According to Cernjul, the competition between the Old Money families like the Astors and the New Money entrants like the Vanderbilts to showcase their unprecedented wealth is still on display in the extravagant Newport mansions of the Gilded Age super-rich. According to Cernjul, “These mansions provided perfect locations for us. It was truly a privilege to be able to shoot in these amazing historic locations. I come from Europe where most locations like these were burned down at least twice in the last 100 years alone, so it was fascinating to see that most of these grand salons, dining rooms and master bedrooms still had original window dressing and carpeting.”
“Most of the Newport mansions are now museums, which presented production challenges, but they were well worth the time and effort,” said Cernjul. “One of the first observations I had when we scouted these grand locations was how everyone behaved when they first entered the rooms.
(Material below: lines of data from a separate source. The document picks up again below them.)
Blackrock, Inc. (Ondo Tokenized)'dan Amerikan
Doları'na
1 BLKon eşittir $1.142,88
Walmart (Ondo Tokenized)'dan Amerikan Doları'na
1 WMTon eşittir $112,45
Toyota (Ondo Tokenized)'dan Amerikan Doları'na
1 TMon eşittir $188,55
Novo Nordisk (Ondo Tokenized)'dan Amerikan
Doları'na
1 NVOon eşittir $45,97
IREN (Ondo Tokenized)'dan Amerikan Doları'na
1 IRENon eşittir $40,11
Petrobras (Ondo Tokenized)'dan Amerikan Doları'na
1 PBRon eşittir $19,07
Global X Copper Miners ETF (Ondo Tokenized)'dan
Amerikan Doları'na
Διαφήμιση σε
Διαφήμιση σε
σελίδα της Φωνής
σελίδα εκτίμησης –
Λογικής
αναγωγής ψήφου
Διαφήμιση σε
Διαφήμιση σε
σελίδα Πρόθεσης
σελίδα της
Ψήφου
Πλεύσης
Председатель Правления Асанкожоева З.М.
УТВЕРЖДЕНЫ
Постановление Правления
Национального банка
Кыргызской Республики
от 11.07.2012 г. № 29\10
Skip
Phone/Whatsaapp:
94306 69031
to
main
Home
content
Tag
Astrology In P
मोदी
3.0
When seeing the space for the first time, everyone would first move their heads from side to side in awe, then they would look up at the magnificent ceilings and then some people would rotate their bodies around in an effort to take in the space. I had conversations with one of our two directors, Michael Engler, whom I would work with on the first three and last three episodes of season – one about how to translate that experience of entering these spaces for the first time into a two-dimensional film frame.”
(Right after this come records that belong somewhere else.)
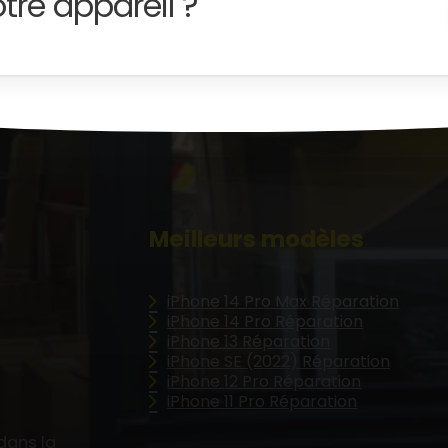
tre appareil ?
Meilleurs modèles
iPhone 14 Pro Max Réparation
iPhone 14 Pro Réparation
iPhone 13 Réparation
iPhone SE (2022) Réparation
iPhone 12 Pro Réparation
iPhone 11 Pro Réparation
dans la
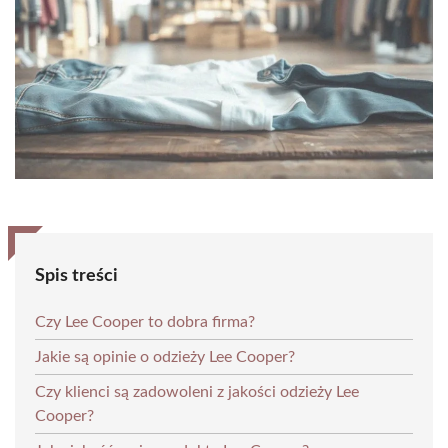
Spis treści
Czy Lee Cooper to dobra firma?
Jakie są opinie o odzieży Lee Cooper?
Czy klienci są zadowoleni z jakości odzieży Lee
Cooper?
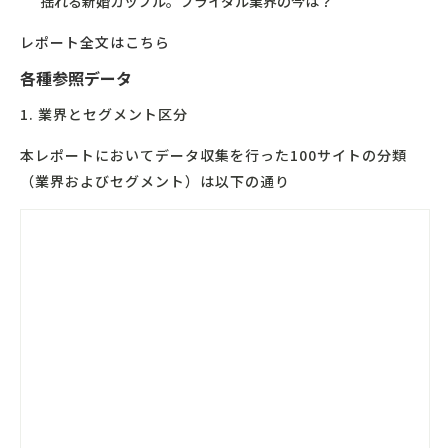
揺れる新婚カップル。ブライダル業界の今は？
レポート全文はこちら
各種参照データ
1. 業界とセグメント区分
本レポートにおいてデータ収集を行った100サイトの分類
（業界およびセグメント）は以下の通り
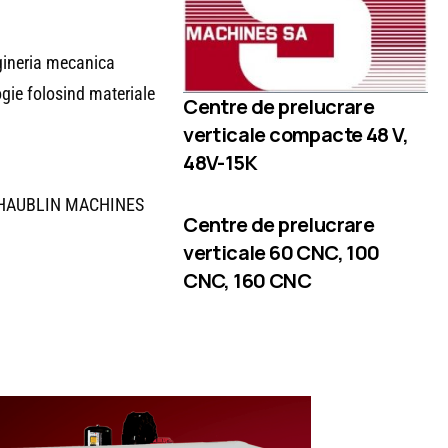
ngineria mecanica
ogie folosind materiale
Centre de prelucrare
verticale compacte 48 V,
48V-15K
i SCHAUBLIN MACHINES
Centre de prelucrare
verticale 60 CNC, 100
CNC, 160 CNC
“Most of the characters in the story were used to living and working in places like these, so a moving POV wasn’t a way to go,” said Cernjul. “Rather, we wanted to see the characters in a frame wide enough to show the spaces in all their glory and serve as a scale. We didn’t want to use an extreme wide-angle lens because we didn’t want to draw attention to the camera and distort the architecture. The solution I came up with was tiling and stitching.”
Cernjul shot a simple test placing a stand-in into the central master frame and then shot eight other tiles that were stitched into an impossibly wide shot. “Our VFX department stitched the tiles together and corrected as much of the distortions and bending on the edges of the combined panorama as they could. I showed the results to Michael and he loved it. We used this technique every time the story took us to a new location. We would shoot the master frame with actors and then we would shoot the tiles of the whole room. There was a bit of a learning curve on how to make this process as fast and efficient as possible, so we could repeat it every time a scene called for one of these shots.”
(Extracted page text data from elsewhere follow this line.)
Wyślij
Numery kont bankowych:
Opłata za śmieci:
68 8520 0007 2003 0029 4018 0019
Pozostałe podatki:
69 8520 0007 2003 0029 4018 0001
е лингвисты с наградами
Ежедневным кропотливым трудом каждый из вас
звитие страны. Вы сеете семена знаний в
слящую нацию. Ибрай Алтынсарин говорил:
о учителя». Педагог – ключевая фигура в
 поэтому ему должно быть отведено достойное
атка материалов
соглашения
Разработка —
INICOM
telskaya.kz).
Cernjul said that the process of shooting and stitching the images together started with putting the camera in a nodal configuration. “Our first AC John Oliveri figured out a quick way to make that happen. The scene had to be lit in a way that would allow shooting additional tiles without major re-lighting and we couldn’t have any lighting or grip equipment visible in any of the tiles. We also had to make sure that all the action fits inside the master tile without reframing. Once VFX combined all the tiles and corrected the geometry, each one of these had to be cropped slightly in order to fine tune the compositions. I am not aware if this technique was used this way before, but it became one of our ‘signature shots. We called these shots master panoramas. I was very happy with the way the Cooke lenses served the story.”
Although the Panasonic Varicam Pure camera doesn’t have the ability to record the Cooke lens /i Technology data, it can read and pass through that data to the camera’s video outputs. That would become very useful, according to Oliveri. “The /i Technology was very helpful to not only our DIT, Matt Selkirk, but to both of our DPs, Vanja Cernjul and Manuel Billeter. They were able to monitor the iris setting at all times as well as what lens size was currently on the camera. Plus, it was also helpful to our VFX team to see it displayed, so as to not have to constantly ask the camera assistants for the information they needed.”